Word for word, repeat the data that follows. Do not include the pictures.

::: Data segment :::

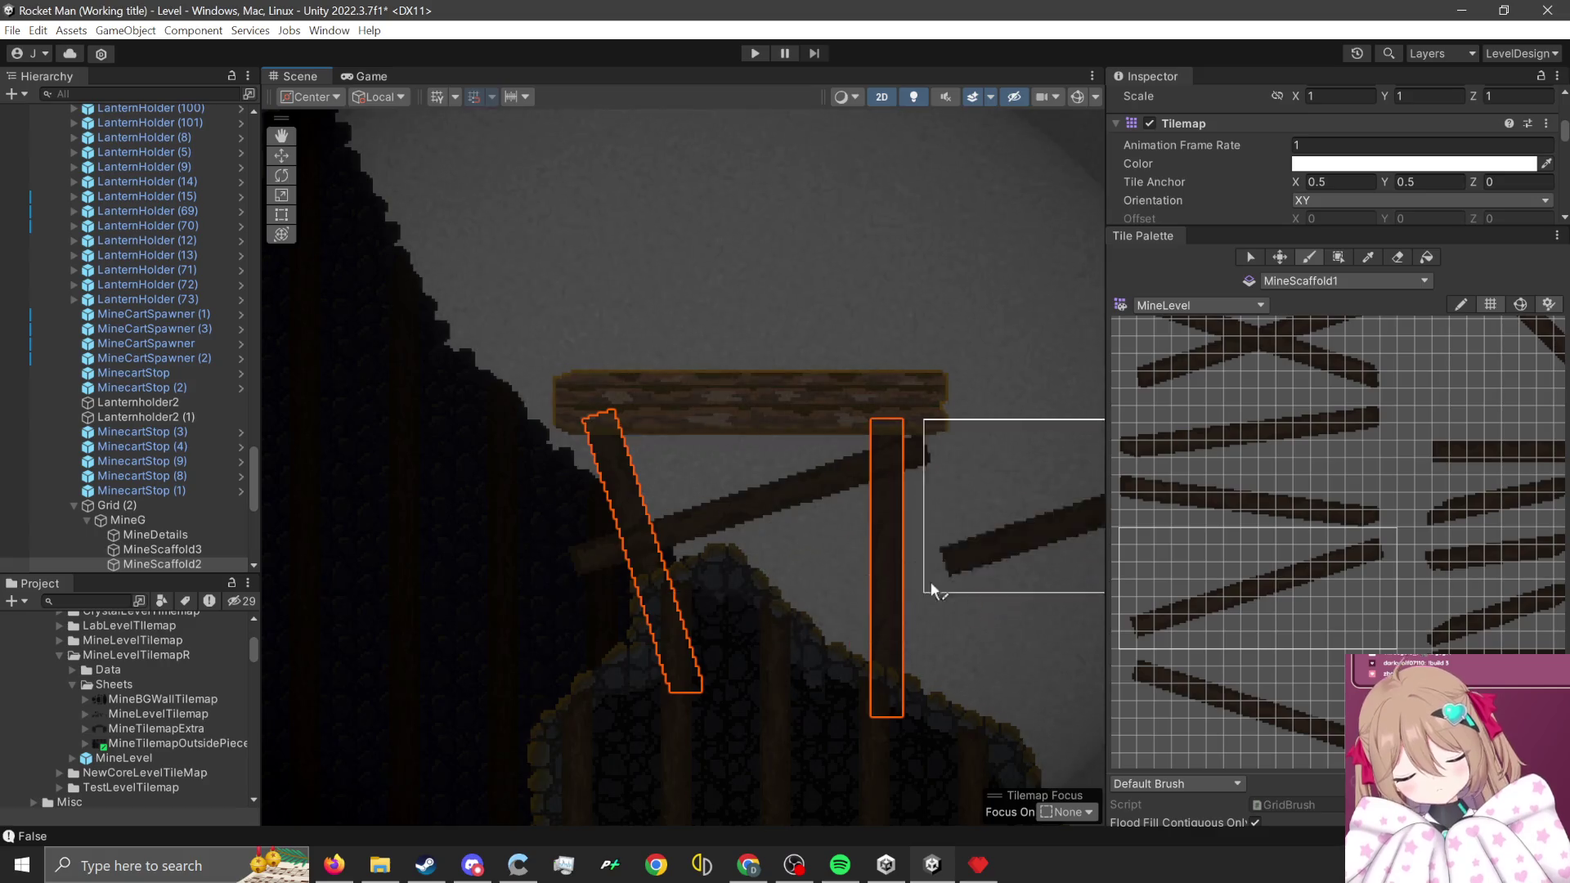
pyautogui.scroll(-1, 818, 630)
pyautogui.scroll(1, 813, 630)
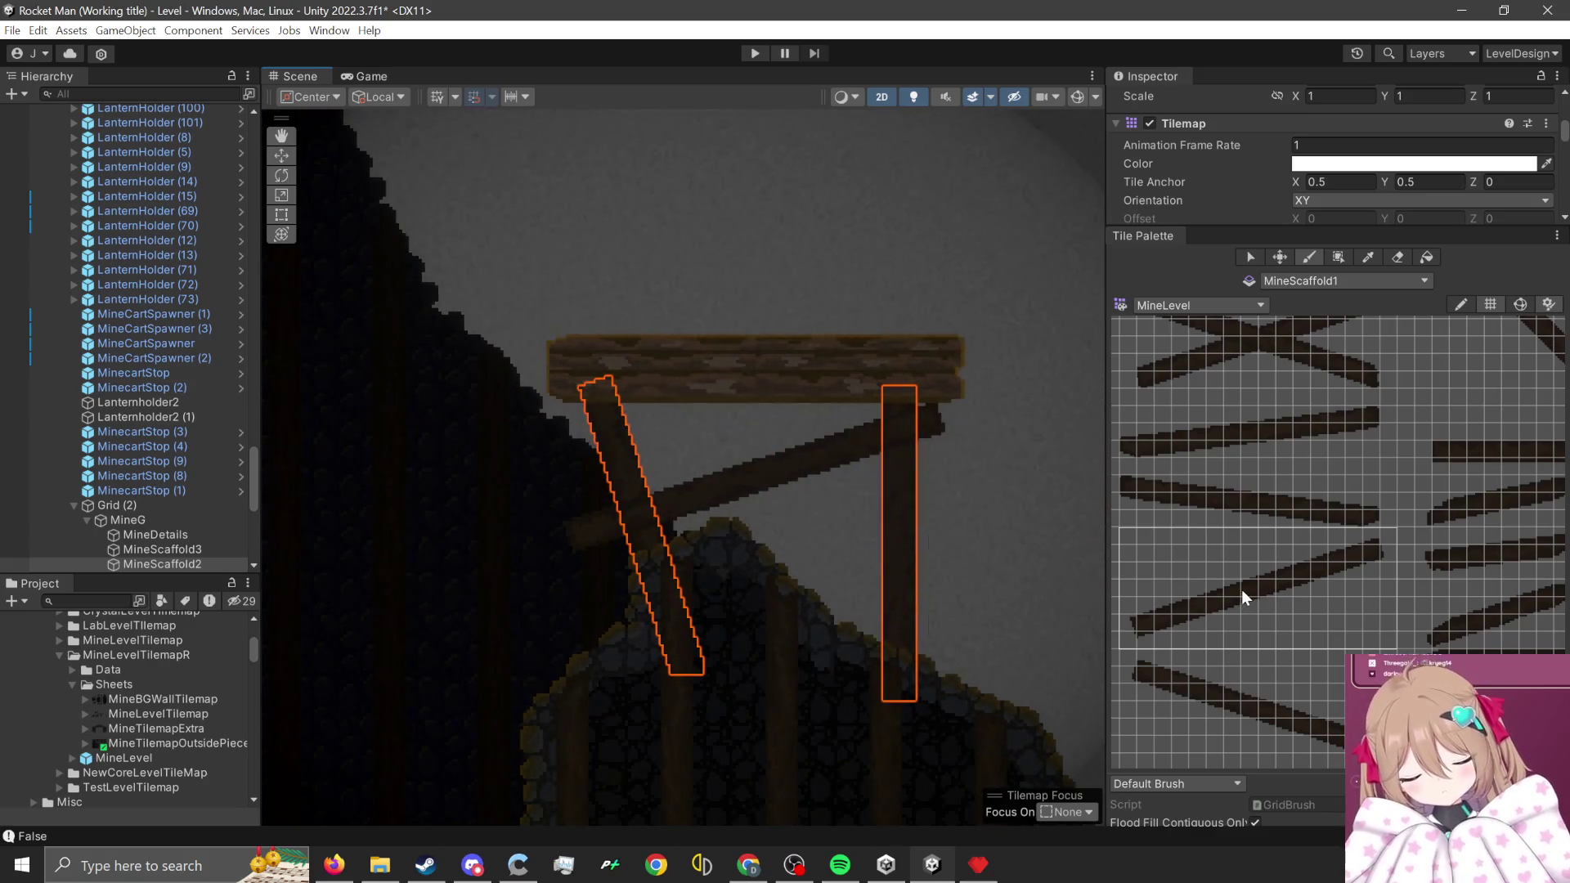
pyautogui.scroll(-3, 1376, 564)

:::

▶ _Finished exercise_:
pyautogui.scroll(-1, 818, 630)
pyautogui.scroll(1, 813, 630)
pyautogui.scroll(-3, 1376, 564)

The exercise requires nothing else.